Coverage of and commentary on the constitutionality of the Affordable Care Act (ACA) continue. In the New York Review of Books, Ronald Dworkin argues that if the Court holds the ACA’s individual mandate unconstitutional, “we would have to accept that our eighteenth-century constitution is not the enduring marvel of statesmanship we suppose but an anachronistic, crippling burden we cannot escape.” Mike Sacks of the Huffington Post reports on a recent column in The New Republic (discussed in yesterday’s round-up as well) by conservative legal scholar Henry Paul Monaghan; Sacks describes the column as “read[ing] like a direct appeal to Justice Anthony Kennedy” to vote to uphold the ACA. Also at the Huffington Post, Charles Kolb uses the broccoli metaphor, which became a common line of attack for ACA critics during the public debate over the constitutionality of the bill, to argue that the health insurance mandate is within Congress’s power.

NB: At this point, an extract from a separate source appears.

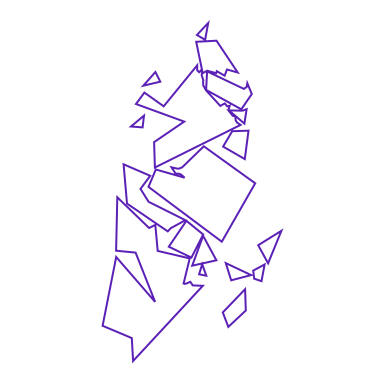 outline of Kepulauan Aru, Maluku, Indonesia
{"feature_id": "22746128B17511076551422", "entity_name": "Kepulauan Aru", "entity_type": "district", "adm_level": 2, "iso_a3": "IDN", "parent_name": "Indonesia", "parent_adm1": "Maluku", "projection": "mercator", "projection_center": [134.564, -6.213], "detail": "medium", "context": "isolated", "style": "outline", "palette": "violet", "viewbox_px": 384, "rotation_deg": 0, "n_neighbors": 0, "source": "geoboundaries", "source_scale": "gbopen_adm2", "svg_char_len": 1848}
<svg xmlns="http://www.w3.org/2000/svg" viewBox="0 0 384 384"><path d="M117.3,197.3L116.1,250.7L135.6,252.6L155.1,301.9L116.2,257.0L102.6,325.8L131.8,338.1L133.1,361.0L202.8,285.8L192.8,285.4L190.3,281.8L186.8,283.4L184.4,283.9L183.6,283.5L189.7,258.4L157.7,250.9L155.3,224.9L149.1,228.0L117.3,197.3ZM255.2,183.3L203.8,146.3L182.2,167.3L179.1,168.6L177.1,168.6L171.5,167.3L175.4,173.3L175.9,173.7L178.4,173.6L180.3,174.2L181.0,174.6L181.4,175.6L181.7,175.1L184.6,177.7L155.8,169.5L148.5,186.9L221.8,241.7L255.2,183.3ZM184.2,121.6L154.1,142.1L154.9,167.5L240.6,124.9L237.2,122.7L235.9,120.9L235.4,118.2L235.6,116.5L232.8,115.8L228.4,110.4L229.7,105.7L227.3,106.4L224.8,103.4L220.3,105.9L205.9,90.2L203.2,85.2L203.1,81.0L203.4,80.4L201.7,75.3L202.0,72.4L200.7,70.6L199.1,72.2L197.2,70.3L197.2,65.3L163.7,106.3L144.4,92.6L136.0,104.0L184.2,121.6ZM123.6,164.3L127.0,203.6L167.8,231.4L170.7,228.2L185.4,220.2L148.6,201.8L140.5,188.9L150.2,175.8L123.6,164.3ZM207.1,71.4L206.1,89.9L241.3,109.3L251.8,94.0L247.3,83.2L246.7,86.9L243.9,88.9L207.1,71.4ZM196.2,41.8L202.7,73.2L207.1,70.7L216.2,73.2L216.8,71.2L224.6,75.7L227.0,69.5L237.7,72.5L216.5,40.7L196.2,41.8ZM186.4,220.8L168.8,246.7L191.4,257.6L203.2,234.5L186.4,220.8ZM245.1,289.2L222.8,312.4L228.3,326.9L245.8,310.5L245.1,289.2ZM216.4,260.3L203.1,235.8L192.2,265.7L216.4,260.3ZM281.4,230.8L258.2,245.2L268.1,263.3L281.4,230.8ZM248.5,130.7L232.2,131.2L223.1,146.6L244.8,159.1L248.5,130.7ZM251.1,275.1L225.8,263.1L231.2,280.3L251.1,275.1ZM242.5,110.7L228.9,110.4L244.4,123.6L246.6,109.2L242.5,110.7ZM144.0,115.6L131.0,126.5L142.6,127.4L144.0,115.6ZM205.1,39.8L208.2,23.0L196.9,35.0L205.1,39.8ZM160.3,81.7L155.4,72.0L143.3,85.7L160.3,81.7ZM264.6,264.5L253.2,270.6L254.2,278.7L261.5,281.2L264.6,264.5ZM206.3,275.7L202.2,264.2L199.1,274.3L206.3,275.7Z" fill="none" stroke="#5b21b6" stroke-width="2"/></svg>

Finally, the federal government has filed a petition for certiorari in the indecency case arising out of Janet Jackson’s “wardrobe malfunction” during her halftime performance at the Super Bowl in 2004. The government asks the Court to hold the petition pending its decision in FCC v. Fox, which was argued in January of this year. Hayley Tsukayama of the Washington Post’s PostTech blog, Houston Mitchell of the Los Angeles Times, and the Huffington Post all have coverage.
- At this blog, Ronald Mann analyzes Tuesday’s opinion in Caraco Pharmaceutical Laboratories v. Novo Nordisk; NPR’s Yuki Noguchi also has coverage.

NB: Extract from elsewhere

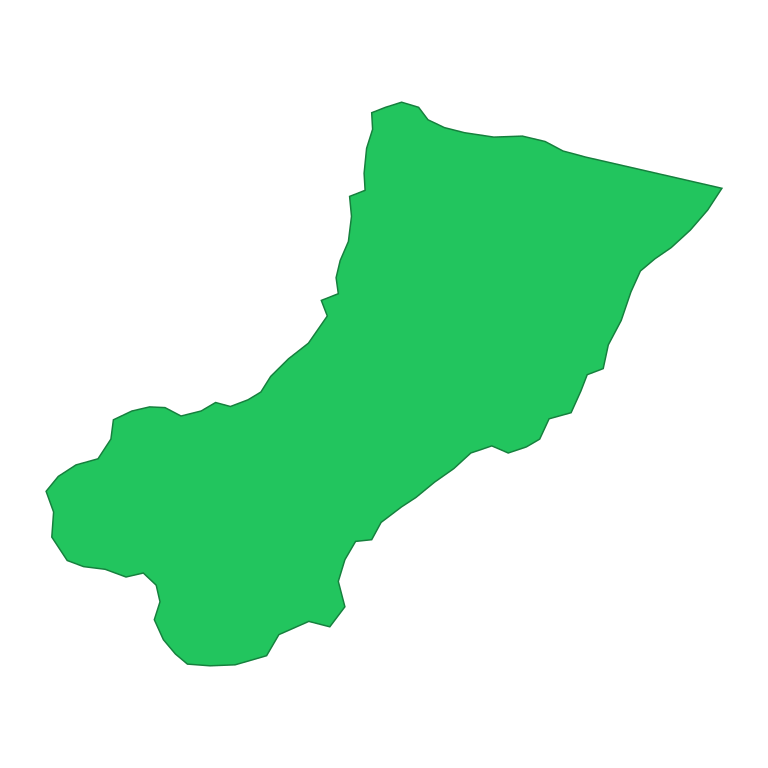 outline of Pracinha, São Paulo, Brazil
{"feature_id": "56859067B67467393678264", "entity_name": "Pracinha", "entity_type": "district", "adm_level": 2, "iso_a3": "BRA", "parent_name": "Brazil", "parent_adm1": "São Paulo", "projection": "orthographic", "projection_center": [-51.081, -21.838], "detail": "fine", "context": "isolated", "style": "filled", "palette": "green", "viewbox_px": 768, "rotation_deg": 0, "n_neighbors": 0, "source": "geoboundaries", "source_scale": "gbopen_adm2", "svg_char_len": 1216}
<svg xmlns="http://www.w3.org/2000/svg" viewBox="0 0 768 768"><path d="M270.7,376.4L260.9,392.0L248.0,399.8L230.4,406.5L215.6,402.5L201.1,411.0L181.0,416.0L165.0,407.6L149.6,406.9L131.9,411.0L113.4,419.8L110.9,439.1L98.0,458.8L76.0,464.9L58.3,476.4L46.1,491.3L53.6,512.0L51.8,537.1L67.2,560.5L83.5,566.6L105.2,569.3L126.0,577.0L143.3,573.0L156.2,585.2L160.0,601.8L154.3,619.7L163.4,639.7L175.4,654.0L187.4,664.1L210.0,665.8L235.2,664.8L266.6,655.7L278.9,634.6L308.8,621.4L329.8,626.8L344.9,606.8L338.3,581.4L344.9,559.7L355.6,541.4L371.7,539.7L381.1,522.4L401.5,506.9L416.0,497.4L434.6,482.1L453.8,468.6L470.8,453.0L491.8,445.9L508.2,453.0L526.4,446.9L539.7,439.1L549.1,418.8L571.1,412.7L580.9,391.0L587.2,374.7L603.2,368.6L608.3,344.9L621.2,320.5L630.9,292.0L640.4,271.0L654.9,258.8L671.2,247.6L690.4,230.0L707.7,210.0L721.9,188.3L585.7,157.1L563.0,151.0L545.1,141.5L522.4,136.1L493.8,137.1L464.5,132.7L444.4,127.6L428.0,119.8L418.6,107.3L401.6,102.2L385.5,107.3L371.7,112.7L372.6,129.3L366.6,148.3L364.1,173.3L365.1,190.3L349.6,196.4L351.5,216.4L348.4,241.5L340.2,260.5L336.1,277.7L338.3,293.7L321.3,300.4L327.3,316.0L308.4,343.2L288.6,358.7L270.7,376.4Z" fill="#22c55e" stroke="#15803d" stroke-width="1.5"/></svg>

- Also at SCOTUSblog, Sam Wieczorek reports on Monday’s arguments in Christopher v. SmithKline Beecham Corp.
- John Elwood discusses Monday’s relist in Harmon v. Kimmel, the challenge to New York City’s rent control laws, in his “Relist watch” for this blog and at the Volokh Conspiracy.
- Chris Cillizza of The Fix blog at the Washington Post discusses a 2010 poll indicating that fifty-three percent of Americans do not know the name of the Chief Justice; those numbers, he suggests, “prove . . . that analysis about how what the Court does — whether it’s what they have already done on Citizens United or what they might do with the Affordable Care Act — will impact the political landscape amounts to something close to a guessing game.”
- At the ABA Journal, Erwin Chemerinsky previews next Wednesday’s argument in Arizona v. United States.
- In an op-ed for the Chicago Tribune, former Speaker of the House Nancy Pelosi argues that because House Republicans have been hostile to judicial review, “it is difficult to fathom the newfound enthusiasm of some extremists in the GOP for Supreme Court action in the current health reform case.”
- The Associated Press (via the Biloxi Sun-Herald) reports that the Court denied a petition for certiorari filed by a former death-row inmate seeking to be resentenced to life with the possibility of parole.
- The Baton Rouge Advocate reports that the Louisiana Citizens Property Insurance Corp. filed a petition for certiorari seeking review of an award of over one hundred million dollars to policyholders for its slow response to claims following Hurricanes Katrina and Rita.